■ WRITTEN PROBLEM
Rewrite the passage of the Eureka Airport article that begins at the words "Eureka, Nevada’s airport" and stops after "and nearby residents.", swapping "airport" for "airfield".

[Start TEXT SECTION]

Eureka Airport to Participate in NASA Spacecraft Re-entry

Eureka Airport to Participate in NASA Spacecraft Re-entry
Prototype aerial robotic balloon test flight at Black Rock Desert, Nevada

Author: Courtesy NASA JPL. Caltech.

Eureka, Nevada’s airport is poised to become the center stage for a historic event—the re-entry of NASA’s OSIRIS-Rex spacecraft. When Eureka County Commissioners convened last month, they discussed and considered a request from Sandia National Laboratories to utilize the airport for the extraordinary occasion. Commissioners and attendees were presented with a proposal that promised to be a once-in-a-lifetime event for Eureka and nearby residents.
Dr. Elizabeth Silber, an expert on the sound produced by fast-moving objects in the sky, led the discussion via video conferencing. Alongside representatives from Los Alamos National Laboratory and NASA Jet Propulsion Laboratory, Dr. Silber explained that after collecting samples from the asteroid Bennu, the spacecraft was destined to make a high-speed, high-altitude flyover above Eureka, creating a unique sound. “This object that is going to fly overhead is a NASA spacecraft that’s going to land in Utah,” said Silber, “And it’s going to fly over Eureka at about an altitude of around 200,000 feet and will be going about Mach 40 - so really, really fast, and really, really, high; and it’s going to make a sound, and we’d like to record that sound.”

[End TEXT SECTION]
[Start COLLECTED MATERIAL]

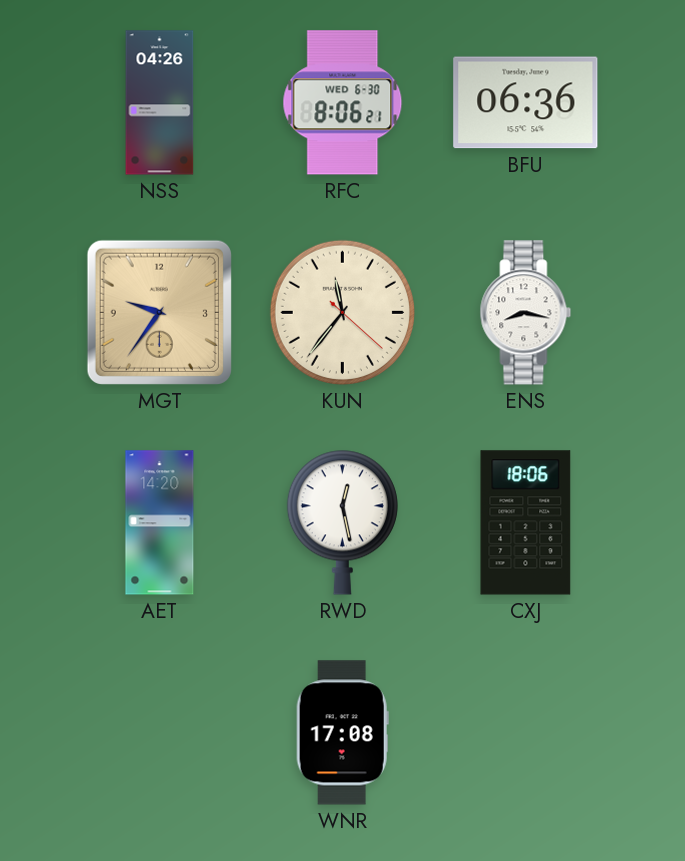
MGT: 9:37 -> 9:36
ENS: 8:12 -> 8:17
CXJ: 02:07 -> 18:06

[End COLLECTED MATERIAL]

■ RESPONSE FOR THIS EXERCISE
Eureka, Nevada’s airfield is poised to become the center stage for a historic event—the re-entry of NASA’s OSIRIS-Rex spacecraft. When Eureka County Commissioners convened last month, they discussed and considered a request from Sandia National Laboratories to utilize the airfield for the extraordinary occasion. Commissioners and attendees were presented with a proposal that promised to be a once-in-a-lifetime event for Eureka and nearby residents.